Four main reasons are given for this. One is increased border security in the U.S., and the fact that states like Arizona and Alabama have passed laws severely restricting the activities of illegal immigrants.

But Deleon and others say three other factors have far more to do with the slowing of illegal immigrations into the U.S. At the same time that the U.S. economy is stagnating, the Mexican economy is surging. Mexico's unemployment rate is roughly 5%, nearly half of that in the U.S., and Mexico's economy is now turning out jobs which pay a lot more. At the same time, Mexico's educational and training opportunities for its young citizens are rapidly improving.

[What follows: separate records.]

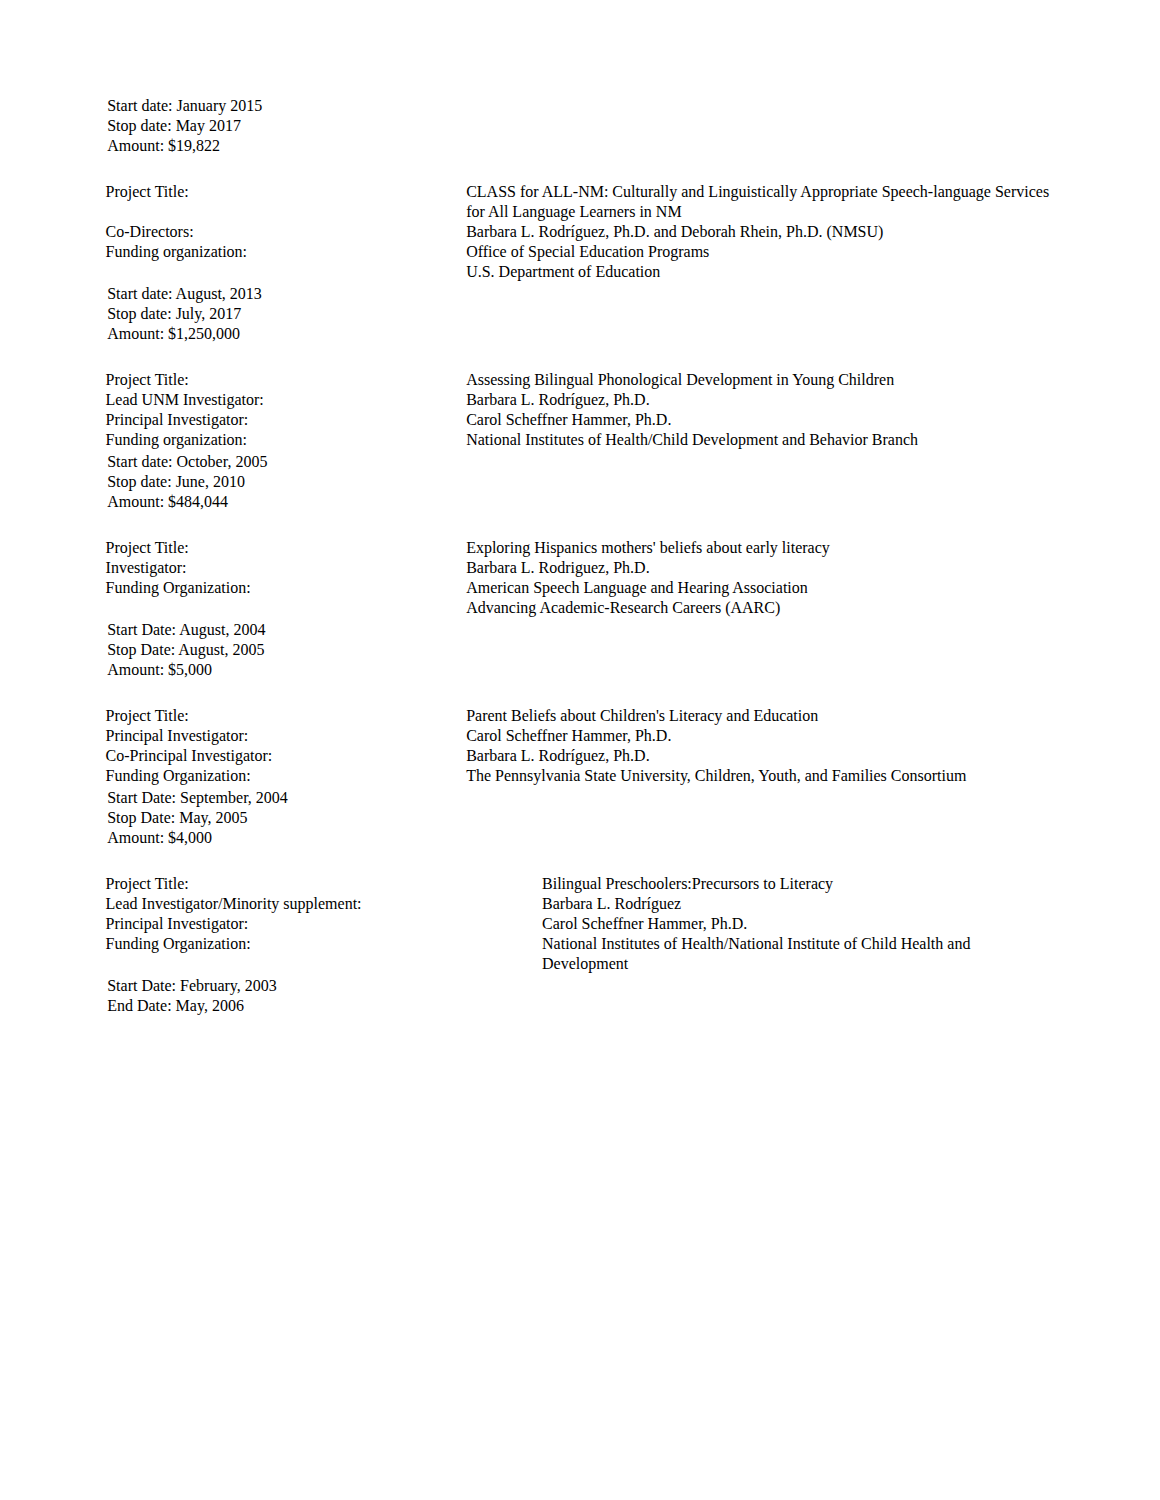Start date: January 2015
Stop date: May 2017
Amount: $19,822
| Project Title: | CLASS for ALL-NM: Culturally and Linguistically Appropriate Speech-language Services for All Language Learners in NM |
| Co-Directors: | Barbara L. Rodríguez, Ph.D. and Deborah Rhein, Ph.D. (NMSU) |
| Funding organization: | Office of Special Education Programs U.S. Department of Education |
Start date: August, 2013
Stop date: July, 2017
Amount: $1,250,000
| Project Title: | Assessing Bilingual Phonological Development in Young Children |
| Lead UNM Investigator: | Barbara L. Rodríguez, Ph.D. |
| Principal Investigator: | Carol Scheffner Hammer, Ph.D. |
| Funding organization: | National Institutes of Health/Child Development and Behavior Branch |
Start date: October, 2005
Stop date: June, 2010
Amount: $484,044
| Project Title: | Exploring Hispanics mothers' beliefs about early literacy |
| Investigator: | Barbara L. Rodriguez, Ph.D. |
| Funding Organization: | American Speech Language and Hearing Association Advancing Academic-Research Careers (AARC) |
Start Date: August, 2004
Stop Date: August, 2005
Amount: $5,000
| Project Title: | Parent Beliefs about Children's Literacy and Education |
| Principal Investigator: | Carol Scheffner Hammer, Ph.D. |
| Co-Principal Investigator: | Barbara L. Rodríguez, Ph.D. |
| Funding Organization: | The Pennsylvania State University, Children, Youth, and Families Consortium |
Start Date: September, 2004
Stop Date: May, 2005
Amount: $4,000
| Project Title: | Bilingual Preschoolers:Precursors to Literacy |
| Lead Investigator/Minority supplement: | Barbara L. Rodríguez |
| Principal Investigator: | Carol Scheffner Hammer, Ph.D. |
| Funding Organization: | National Institutes of Health/National Institute of Child Health and Development |
Start Date: February, 2003
End Date: May, 2006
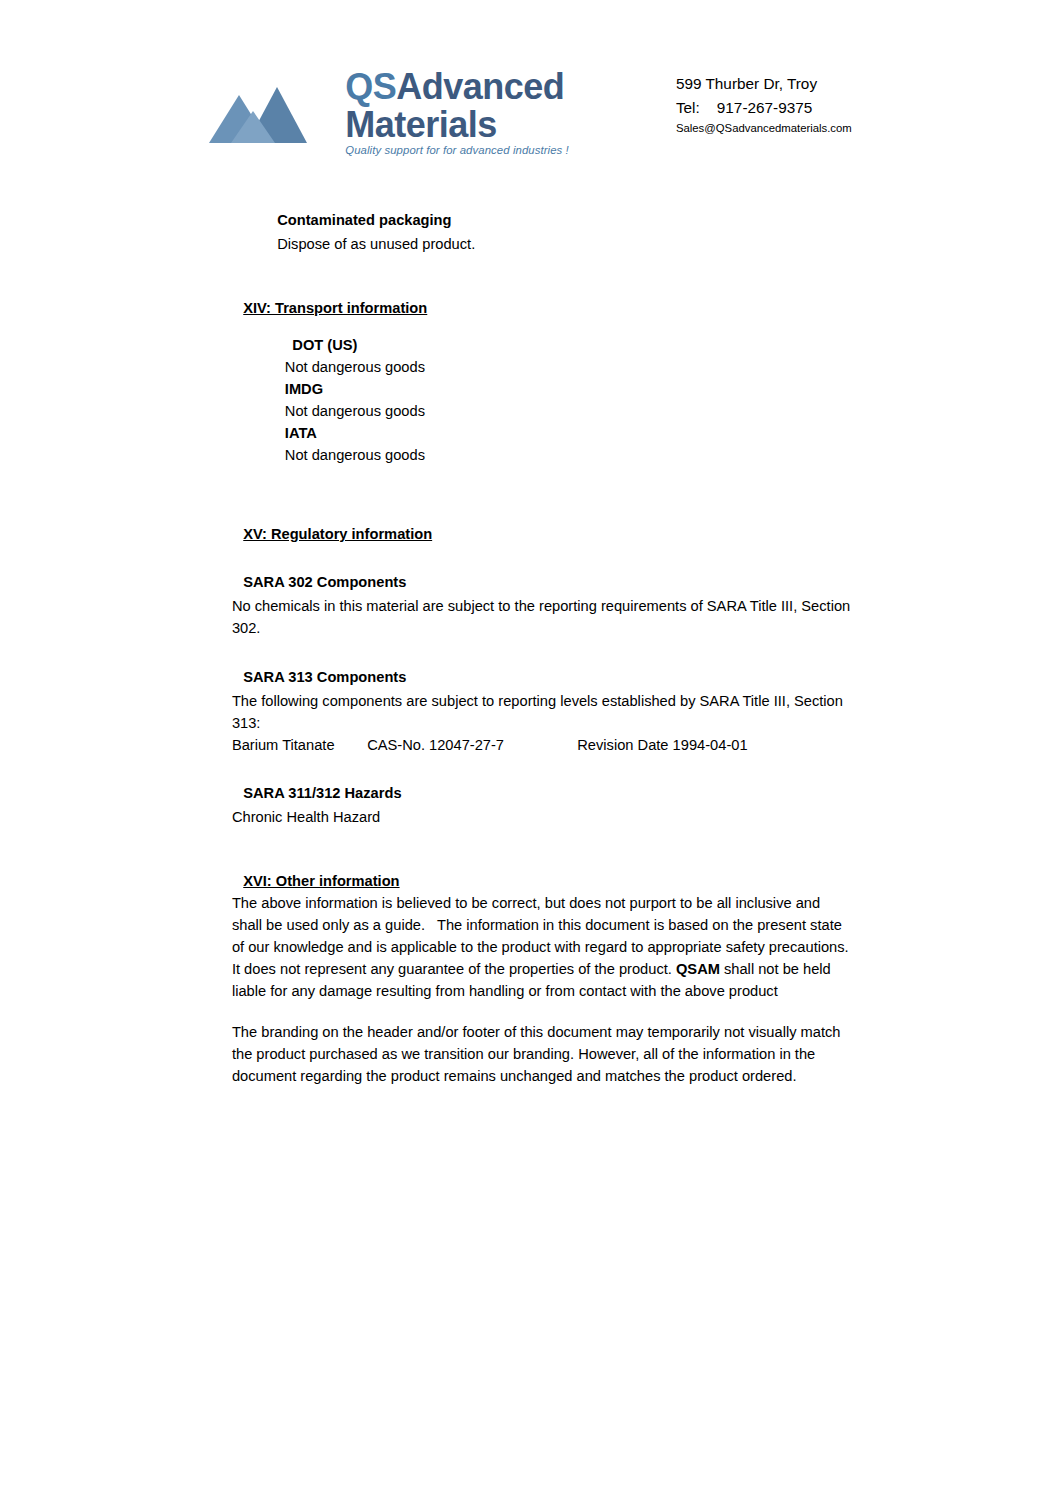QS Advanced Materials
Quality support for for advanced industries !
599 Thurber Dr, Troy
Tel: 917-267-9375
Sales@QSadvancedmaterials.com
Contaminated packaging
Dispose of as unused product.
XIV: Transport information
DOT (US)
Not dangerous goods
IMDG
Not dangerous goods
IATA
Not dangerous goods
XV: Regulatory information
SARA 302 Components
No chemicals in this material are subject to the reporting requirements of SARA Title III, Section 302.
SARA 313 Components
The following components are subject to reporting levels established by SARA Title III, Section 313:
Barium Titanate CAS-No. 12047-27-7 Revision Date 1994-04-01
SARA 311/312 Hazards
Chronic Health Hazard
XVI: Other information
The above information is believed to be correct, but does not purport to be all inclusive and shall be used only as a guide. The information in this document is based on the present state of our knowledge and is applicable to the product with regard to appropriate safety precautions. It does not represent any guarantee of the properties of the product. QSAM shall not be held liable for any damage resulting from handling or from contact with the above product
The branding on the header and/or footer of this document may temporarily not visually match the product purchased as we transition our branding. However, all of the information in the document regarding the product remains unchanged and matches the product ordered.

But perhaps the main reason for the slowing immigration pattern is demographics. In the 1960s and 1970s, Mexico had the highest birth rate in the world, with the average Mexican woman giving birth to more than five children. That created a population explosion which came of age in the 1990s and 2000s, which was far greater than any economy could have absorbed. Since the 1980s, that birth rate has fallen to about 2.2 children per woman, only slightly higher than birth rates in the U.S., and about enough to make up for natural deaths.

"Of course a lot of people who support anti immigrant legislation would probably say this is thanks to them," Deleon said. "We think it has a lot more to do with the fact that the jobs are simply not there (in the U.S.) any more."

Deleon says his office has concluded that the number of people going to the U.S. from Mexico and the number who are returning to Mexico have reached equilibrium.

"Between people going back to the United States to Mexico, both voluntary and involuntary, and people coming here from Mexico, Mexico to U.S. migration, that is a net zero now," he said.